EXERCISE OBJECTIVE
Leaving out all pictures, reproduce the entries below exactly, from the first line through the line that contains "Problem Statement".

═══ PROVIDED DATA

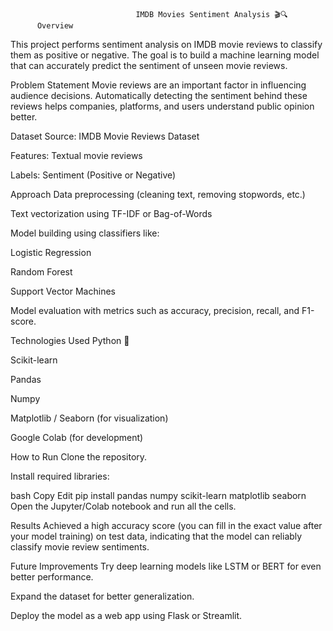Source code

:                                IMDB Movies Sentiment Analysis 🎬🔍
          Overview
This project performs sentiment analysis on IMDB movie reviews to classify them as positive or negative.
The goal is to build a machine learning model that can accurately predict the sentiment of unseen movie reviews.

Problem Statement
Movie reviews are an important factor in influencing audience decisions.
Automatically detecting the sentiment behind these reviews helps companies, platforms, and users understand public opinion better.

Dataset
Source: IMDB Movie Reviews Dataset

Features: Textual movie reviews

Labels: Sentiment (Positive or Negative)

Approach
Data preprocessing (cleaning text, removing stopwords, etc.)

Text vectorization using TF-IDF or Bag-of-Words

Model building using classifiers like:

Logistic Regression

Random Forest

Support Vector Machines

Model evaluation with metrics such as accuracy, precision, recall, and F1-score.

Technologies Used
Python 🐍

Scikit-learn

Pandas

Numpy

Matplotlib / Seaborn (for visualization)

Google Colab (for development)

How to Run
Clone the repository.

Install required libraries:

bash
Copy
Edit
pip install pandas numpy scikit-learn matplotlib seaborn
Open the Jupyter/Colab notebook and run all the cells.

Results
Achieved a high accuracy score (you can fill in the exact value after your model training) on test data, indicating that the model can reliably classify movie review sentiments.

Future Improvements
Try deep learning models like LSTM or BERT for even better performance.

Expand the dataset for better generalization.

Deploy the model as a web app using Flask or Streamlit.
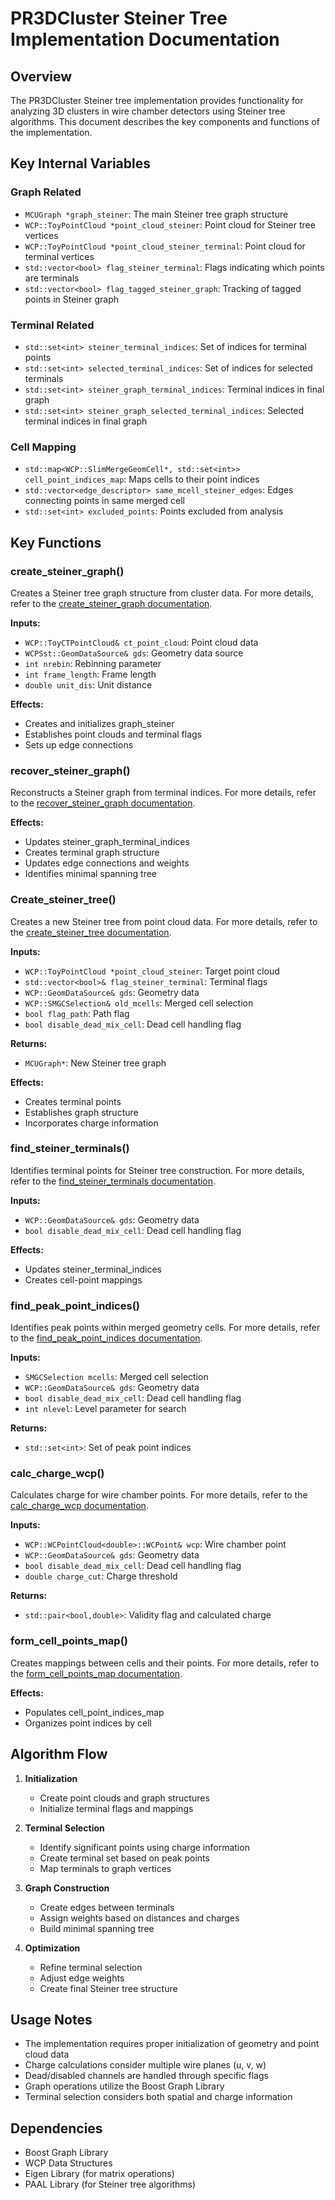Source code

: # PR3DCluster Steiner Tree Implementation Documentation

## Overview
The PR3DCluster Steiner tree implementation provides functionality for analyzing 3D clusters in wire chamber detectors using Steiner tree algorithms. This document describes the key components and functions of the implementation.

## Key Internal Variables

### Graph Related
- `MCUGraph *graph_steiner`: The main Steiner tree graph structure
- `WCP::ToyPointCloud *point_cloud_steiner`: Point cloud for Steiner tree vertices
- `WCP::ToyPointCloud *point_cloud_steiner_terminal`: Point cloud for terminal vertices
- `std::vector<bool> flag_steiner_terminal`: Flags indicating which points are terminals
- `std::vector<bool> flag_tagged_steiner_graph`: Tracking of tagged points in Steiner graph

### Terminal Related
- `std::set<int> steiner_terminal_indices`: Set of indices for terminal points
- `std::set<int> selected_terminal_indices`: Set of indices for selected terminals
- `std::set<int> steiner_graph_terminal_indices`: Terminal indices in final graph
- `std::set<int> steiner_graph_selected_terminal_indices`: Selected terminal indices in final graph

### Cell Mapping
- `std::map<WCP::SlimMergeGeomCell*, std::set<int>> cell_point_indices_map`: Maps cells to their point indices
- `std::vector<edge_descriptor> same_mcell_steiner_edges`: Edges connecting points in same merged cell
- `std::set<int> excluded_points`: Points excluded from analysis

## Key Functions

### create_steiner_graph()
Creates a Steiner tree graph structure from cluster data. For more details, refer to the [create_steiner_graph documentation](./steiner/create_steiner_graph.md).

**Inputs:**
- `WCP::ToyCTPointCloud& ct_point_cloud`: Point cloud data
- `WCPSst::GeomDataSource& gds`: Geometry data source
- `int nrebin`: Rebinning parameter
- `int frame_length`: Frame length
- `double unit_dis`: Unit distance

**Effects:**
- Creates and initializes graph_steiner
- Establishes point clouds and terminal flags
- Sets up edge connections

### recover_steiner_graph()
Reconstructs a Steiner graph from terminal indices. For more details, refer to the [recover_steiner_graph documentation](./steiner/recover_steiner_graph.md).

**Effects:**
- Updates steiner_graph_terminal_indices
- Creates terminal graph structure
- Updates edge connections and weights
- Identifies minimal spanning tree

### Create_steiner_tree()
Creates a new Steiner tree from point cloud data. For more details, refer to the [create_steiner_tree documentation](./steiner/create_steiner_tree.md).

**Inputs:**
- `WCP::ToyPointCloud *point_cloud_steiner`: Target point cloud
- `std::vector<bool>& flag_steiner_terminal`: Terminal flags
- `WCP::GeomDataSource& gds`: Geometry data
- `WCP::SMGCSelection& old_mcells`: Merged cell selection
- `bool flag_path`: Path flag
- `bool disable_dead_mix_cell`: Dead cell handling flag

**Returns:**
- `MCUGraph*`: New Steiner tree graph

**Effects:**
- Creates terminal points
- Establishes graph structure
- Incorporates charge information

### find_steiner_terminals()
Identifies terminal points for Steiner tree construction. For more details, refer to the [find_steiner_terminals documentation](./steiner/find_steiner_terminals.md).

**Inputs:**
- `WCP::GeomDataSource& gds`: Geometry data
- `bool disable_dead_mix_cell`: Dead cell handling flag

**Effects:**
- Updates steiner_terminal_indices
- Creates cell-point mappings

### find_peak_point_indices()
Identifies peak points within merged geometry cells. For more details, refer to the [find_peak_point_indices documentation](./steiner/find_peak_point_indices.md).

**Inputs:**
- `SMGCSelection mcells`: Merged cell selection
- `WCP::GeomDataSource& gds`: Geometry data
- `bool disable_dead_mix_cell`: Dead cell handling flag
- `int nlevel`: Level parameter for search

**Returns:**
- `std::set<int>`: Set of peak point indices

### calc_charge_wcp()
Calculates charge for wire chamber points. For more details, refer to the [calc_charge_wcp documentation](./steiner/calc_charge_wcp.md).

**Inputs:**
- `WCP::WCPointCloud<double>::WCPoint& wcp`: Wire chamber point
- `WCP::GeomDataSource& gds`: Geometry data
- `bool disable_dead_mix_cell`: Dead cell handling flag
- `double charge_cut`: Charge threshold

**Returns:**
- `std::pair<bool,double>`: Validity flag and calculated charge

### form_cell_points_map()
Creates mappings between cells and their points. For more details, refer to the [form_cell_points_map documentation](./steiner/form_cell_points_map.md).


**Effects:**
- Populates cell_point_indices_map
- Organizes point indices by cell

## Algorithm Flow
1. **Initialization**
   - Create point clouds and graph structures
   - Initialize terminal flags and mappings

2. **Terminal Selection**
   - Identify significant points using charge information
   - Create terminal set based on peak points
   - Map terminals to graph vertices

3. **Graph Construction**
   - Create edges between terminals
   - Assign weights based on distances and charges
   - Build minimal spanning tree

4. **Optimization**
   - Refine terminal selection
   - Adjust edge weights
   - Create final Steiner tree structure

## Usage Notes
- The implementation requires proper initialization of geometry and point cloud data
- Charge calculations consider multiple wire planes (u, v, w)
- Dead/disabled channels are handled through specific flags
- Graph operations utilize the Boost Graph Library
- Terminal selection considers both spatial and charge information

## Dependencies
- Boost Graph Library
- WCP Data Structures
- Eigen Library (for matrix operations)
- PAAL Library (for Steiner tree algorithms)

══════

ANSWER FOR THE TASK
Source code

:                                IMDB Movies Sentiment Analysis 🎬🔍
          Overview
This project performs sentiment analysis on IMDB movie reviews to classify them as positive or negative.
The goal is to build a machine learning model that can accurately predict the sentiment of unseen movie reviews.

Problem Statement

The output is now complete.